(Brano riportato):
----
Takuma Asano (Giappone - Arsenal)
di Gabriele Anello
Al momento del suo acquisto da parte dell'Arsenal, Takuma Asano è stato visto come un abbaglio clamoroso. Per tutta l'estate i tifosi dei Gunners hanno sognato un centravanti dal grande nome - Higuaín, Morata, Cavani - e invece Wenger ha puntato sul giapponese del Sanfrecce Hiroshima, comprato per cinque milioni di euro: «Takuma è un talento e ha un futuro brillante davanti a sé». E sarà così, visto che non potrà ottenere il permesso di lavoro per giocare nella prossima stagione di Premier.
Tuttavia, Asano ha lavorato sodo per arrivare a Londra. E le Olimpiadi stanno dimostrando che Wenger non ci ha visto così male: al di là di quale sarà il suo futuro, il presente parla di un attaccante veloce, capace di sfruttare gli spazi in transizione e di sfiancare centrali meno rapidi di lui. A differenza di Kensuke Nagai a Londra 2012, però, la tecnica di base è di ben altro livello.
----
(Consegna 1): Riporta per favore senza alcuna modifica le righe delle voci, dalla riga che contiene "common name: Rowan" fino all'ultima riga delle voci, entrambe comprese.
(Consegna 2): Prosegui il brano su Takuma Asano a partire dall'ultima frase riportata.
Il brano su Takuma Asano e le voci sono materiali separati.

(Voci disponibili):
----
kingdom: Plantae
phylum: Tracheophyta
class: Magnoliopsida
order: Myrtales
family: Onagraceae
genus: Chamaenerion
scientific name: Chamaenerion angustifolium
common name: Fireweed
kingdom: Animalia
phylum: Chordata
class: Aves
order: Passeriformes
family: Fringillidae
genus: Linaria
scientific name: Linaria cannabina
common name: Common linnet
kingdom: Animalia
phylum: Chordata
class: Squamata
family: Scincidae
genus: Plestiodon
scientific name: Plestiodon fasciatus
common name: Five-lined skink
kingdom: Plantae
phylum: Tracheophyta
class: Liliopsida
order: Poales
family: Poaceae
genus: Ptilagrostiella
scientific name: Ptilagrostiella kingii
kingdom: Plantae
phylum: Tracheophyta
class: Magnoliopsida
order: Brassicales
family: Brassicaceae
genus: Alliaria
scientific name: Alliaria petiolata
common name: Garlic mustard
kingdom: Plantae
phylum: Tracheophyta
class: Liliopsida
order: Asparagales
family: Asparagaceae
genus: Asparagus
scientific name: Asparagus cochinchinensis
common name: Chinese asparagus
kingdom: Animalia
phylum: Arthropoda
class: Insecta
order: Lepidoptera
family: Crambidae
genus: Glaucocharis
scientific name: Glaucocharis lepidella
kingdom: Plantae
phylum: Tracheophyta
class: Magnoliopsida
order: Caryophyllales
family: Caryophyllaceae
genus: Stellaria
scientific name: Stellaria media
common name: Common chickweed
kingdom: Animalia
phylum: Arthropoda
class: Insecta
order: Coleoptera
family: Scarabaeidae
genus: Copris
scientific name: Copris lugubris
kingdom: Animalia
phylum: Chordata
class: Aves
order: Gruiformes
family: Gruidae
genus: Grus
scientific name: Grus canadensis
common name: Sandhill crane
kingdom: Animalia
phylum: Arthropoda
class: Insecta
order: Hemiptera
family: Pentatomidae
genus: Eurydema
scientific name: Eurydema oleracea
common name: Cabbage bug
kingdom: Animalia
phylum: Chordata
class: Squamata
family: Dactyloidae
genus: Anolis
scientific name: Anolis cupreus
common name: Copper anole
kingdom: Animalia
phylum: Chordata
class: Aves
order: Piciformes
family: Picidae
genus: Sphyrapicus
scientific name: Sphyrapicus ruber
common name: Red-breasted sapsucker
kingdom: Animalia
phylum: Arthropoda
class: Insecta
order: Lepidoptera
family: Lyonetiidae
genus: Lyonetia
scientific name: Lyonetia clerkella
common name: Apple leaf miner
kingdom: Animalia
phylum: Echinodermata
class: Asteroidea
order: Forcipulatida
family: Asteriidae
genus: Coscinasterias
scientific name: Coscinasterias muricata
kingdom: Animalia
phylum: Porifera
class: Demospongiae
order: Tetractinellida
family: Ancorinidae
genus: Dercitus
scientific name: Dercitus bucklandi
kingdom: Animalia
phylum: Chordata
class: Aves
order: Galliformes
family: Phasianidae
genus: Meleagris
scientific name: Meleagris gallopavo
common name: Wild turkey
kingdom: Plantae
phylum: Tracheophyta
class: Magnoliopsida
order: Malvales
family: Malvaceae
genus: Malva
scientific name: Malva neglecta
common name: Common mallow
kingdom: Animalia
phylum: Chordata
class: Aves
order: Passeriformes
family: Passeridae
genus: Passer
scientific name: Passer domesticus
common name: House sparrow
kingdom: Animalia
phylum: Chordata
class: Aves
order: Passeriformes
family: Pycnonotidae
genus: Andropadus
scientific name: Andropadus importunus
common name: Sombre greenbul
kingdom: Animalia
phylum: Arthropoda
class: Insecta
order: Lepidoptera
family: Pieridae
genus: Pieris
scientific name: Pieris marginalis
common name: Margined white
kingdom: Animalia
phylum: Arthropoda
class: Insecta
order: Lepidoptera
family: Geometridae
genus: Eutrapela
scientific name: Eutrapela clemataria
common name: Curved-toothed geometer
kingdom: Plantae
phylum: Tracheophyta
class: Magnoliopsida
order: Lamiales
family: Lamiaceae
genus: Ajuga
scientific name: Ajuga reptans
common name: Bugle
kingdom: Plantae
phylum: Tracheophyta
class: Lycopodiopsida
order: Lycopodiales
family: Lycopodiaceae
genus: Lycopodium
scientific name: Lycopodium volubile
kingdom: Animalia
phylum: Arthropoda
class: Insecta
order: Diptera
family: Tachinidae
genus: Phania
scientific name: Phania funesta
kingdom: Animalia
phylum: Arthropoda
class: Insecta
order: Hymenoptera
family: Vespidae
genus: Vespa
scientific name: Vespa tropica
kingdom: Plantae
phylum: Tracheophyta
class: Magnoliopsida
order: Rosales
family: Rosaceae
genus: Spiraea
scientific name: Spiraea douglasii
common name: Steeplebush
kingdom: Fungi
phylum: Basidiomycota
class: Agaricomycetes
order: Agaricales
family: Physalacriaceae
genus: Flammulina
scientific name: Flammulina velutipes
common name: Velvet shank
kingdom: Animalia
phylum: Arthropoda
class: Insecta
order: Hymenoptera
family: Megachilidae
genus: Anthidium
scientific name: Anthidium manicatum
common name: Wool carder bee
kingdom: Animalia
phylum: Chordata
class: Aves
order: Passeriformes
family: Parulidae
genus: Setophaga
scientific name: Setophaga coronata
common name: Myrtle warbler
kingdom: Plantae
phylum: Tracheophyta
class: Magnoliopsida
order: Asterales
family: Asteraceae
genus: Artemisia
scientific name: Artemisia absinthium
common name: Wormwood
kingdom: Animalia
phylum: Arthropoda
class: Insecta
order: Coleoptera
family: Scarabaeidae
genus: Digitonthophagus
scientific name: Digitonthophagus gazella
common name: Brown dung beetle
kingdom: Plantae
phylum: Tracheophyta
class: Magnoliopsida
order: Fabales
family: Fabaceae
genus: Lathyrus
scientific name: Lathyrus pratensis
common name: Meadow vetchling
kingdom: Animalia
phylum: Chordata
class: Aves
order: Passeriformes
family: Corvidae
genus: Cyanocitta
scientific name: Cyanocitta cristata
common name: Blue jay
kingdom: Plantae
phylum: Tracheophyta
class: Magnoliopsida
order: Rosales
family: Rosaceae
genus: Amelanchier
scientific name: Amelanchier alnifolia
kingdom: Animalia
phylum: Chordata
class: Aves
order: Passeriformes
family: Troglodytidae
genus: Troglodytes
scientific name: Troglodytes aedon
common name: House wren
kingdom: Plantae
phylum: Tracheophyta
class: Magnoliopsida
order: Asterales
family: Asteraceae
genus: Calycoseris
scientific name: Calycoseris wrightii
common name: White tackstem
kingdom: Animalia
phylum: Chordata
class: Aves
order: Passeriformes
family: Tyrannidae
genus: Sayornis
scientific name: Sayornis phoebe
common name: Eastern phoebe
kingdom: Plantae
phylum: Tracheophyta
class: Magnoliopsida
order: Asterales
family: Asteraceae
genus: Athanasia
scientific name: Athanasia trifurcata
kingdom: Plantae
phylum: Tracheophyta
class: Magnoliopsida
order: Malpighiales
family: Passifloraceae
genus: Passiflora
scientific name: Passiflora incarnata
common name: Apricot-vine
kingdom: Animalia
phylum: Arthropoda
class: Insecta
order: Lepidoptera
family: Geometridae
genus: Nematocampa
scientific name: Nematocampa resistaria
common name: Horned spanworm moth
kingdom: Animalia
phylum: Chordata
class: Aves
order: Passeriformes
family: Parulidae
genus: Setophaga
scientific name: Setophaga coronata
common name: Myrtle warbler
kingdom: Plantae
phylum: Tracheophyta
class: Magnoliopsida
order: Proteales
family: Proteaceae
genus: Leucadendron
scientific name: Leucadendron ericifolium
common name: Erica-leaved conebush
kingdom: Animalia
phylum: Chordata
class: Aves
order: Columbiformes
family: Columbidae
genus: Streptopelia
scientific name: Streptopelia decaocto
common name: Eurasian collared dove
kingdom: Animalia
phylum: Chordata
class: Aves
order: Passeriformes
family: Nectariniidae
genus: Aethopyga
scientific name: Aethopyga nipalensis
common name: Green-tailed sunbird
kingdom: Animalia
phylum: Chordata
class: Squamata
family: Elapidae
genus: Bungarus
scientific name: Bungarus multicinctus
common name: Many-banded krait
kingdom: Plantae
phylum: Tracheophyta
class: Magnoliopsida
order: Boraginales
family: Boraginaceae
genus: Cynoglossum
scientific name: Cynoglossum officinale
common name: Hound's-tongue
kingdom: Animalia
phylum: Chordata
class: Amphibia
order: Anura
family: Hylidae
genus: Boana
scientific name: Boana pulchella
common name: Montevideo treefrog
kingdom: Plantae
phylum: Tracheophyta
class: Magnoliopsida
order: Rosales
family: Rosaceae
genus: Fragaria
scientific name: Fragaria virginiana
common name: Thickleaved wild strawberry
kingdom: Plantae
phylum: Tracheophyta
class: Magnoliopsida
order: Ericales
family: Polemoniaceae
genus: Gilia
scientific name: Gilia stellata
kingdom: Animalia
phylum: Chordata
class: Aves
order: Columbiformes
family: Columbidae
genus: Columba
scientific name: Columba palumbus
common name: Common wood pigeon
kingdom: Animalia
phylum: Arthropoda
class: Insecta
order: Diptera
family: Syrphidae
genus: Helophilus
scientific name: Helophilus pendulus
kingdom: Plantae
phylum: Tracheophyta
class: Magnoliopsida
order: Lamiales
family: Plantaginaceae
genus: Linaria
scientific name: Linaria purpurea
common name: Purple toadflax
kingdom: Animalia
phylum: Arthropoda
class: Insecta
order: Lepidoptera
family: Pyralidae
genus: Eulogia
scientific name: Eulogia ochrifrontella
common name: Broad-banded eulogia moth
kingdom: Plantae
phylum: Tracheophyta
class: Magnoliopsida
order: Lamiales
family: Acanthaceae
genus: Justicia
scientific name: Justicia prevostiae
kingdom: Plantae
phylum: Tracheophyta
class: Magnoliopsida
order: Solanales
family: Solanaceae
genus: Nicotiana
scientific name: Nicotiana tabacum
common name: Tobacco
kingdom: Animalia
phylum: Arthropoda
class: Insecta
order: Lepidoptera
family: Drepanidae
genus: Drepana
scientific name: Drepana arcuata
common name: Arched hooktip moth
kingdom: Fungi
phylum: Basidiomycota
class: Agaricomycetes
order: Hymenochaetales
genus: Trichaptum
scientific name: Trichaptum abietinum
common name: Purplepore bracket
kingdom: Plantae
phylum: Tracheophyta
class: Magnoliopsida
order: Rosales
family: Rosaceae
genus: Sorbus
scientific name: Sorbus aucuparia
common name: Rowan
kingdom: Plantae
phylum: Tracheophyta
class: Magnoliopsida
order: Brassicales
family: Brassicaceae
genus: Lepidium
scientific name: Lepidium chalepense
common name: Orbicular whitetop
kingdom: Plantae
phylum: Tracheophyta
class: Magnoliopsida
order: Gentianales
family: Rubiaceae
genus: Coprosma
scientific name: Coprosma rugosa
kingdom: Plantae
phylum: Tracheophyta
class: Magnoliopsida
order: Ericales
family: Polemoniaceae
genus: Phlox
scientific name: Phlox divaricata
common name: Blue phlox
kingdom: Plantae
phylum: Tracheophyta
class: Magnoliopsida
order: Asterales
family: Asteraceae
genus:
----
(Risposta corretta 1):
common name: Rowan
kingdom: Plantae
phylum: Tracheophyta
class: Magnoliopsida
order: Brassicales
family: Brassicaceae
genus: Lepidium
scientific name: Lepidium chalepense
common name: Orbicular whitetop
kingdom: Plantae
phylum: Tracheophyta
class: Magnoliopsida
order: Gentianales
family: Rubiaceae
genus: Coprosma
scientific name: Coprosma rugosa
kingdom: Plantae
phylum: Tracheophyta
class: Magnoliopsida
order: Ericales
family: Polemoniaceae
genus: Phlox
scientific name: Phlox divaricata
common name: Blue phlox
kingdom: Plantae
phylum: Tracheophyta
class: Magnoliopsida
order: Asterales
family: Asteraceae
genus:

(Risposta corretta 2):
In gol contro Nigeria e Colombia, particolarmente impressionante è stata la prova di Asano contro i sudamericani. I due centrali della Colombia han sofferto per tutta la gara il passo veloce e le intuizioni dell'attaccante, che rappresenta/ha rappresentato un valore aggiunto per la spedizione nipponica a Rio.
Eppure l'azione migliore non è un gol: qui sotto, Asano legge con largo anticipo e un'ottima intuizione il giro-palla colombiano, recupera la sfera e scarica un gran sinistro (piede debole) verso la porta: il tiro con un po' di sfortuna finisce sulla traversa.
In attesa di capire dove giocherà la prossima stagione, Asano è fiducioso: «Se dovessi andare in prestito, darò il 100%». A Rio si sta già allenando in questo senso.
Ángel Correa (Argentina - Atletico Madrid)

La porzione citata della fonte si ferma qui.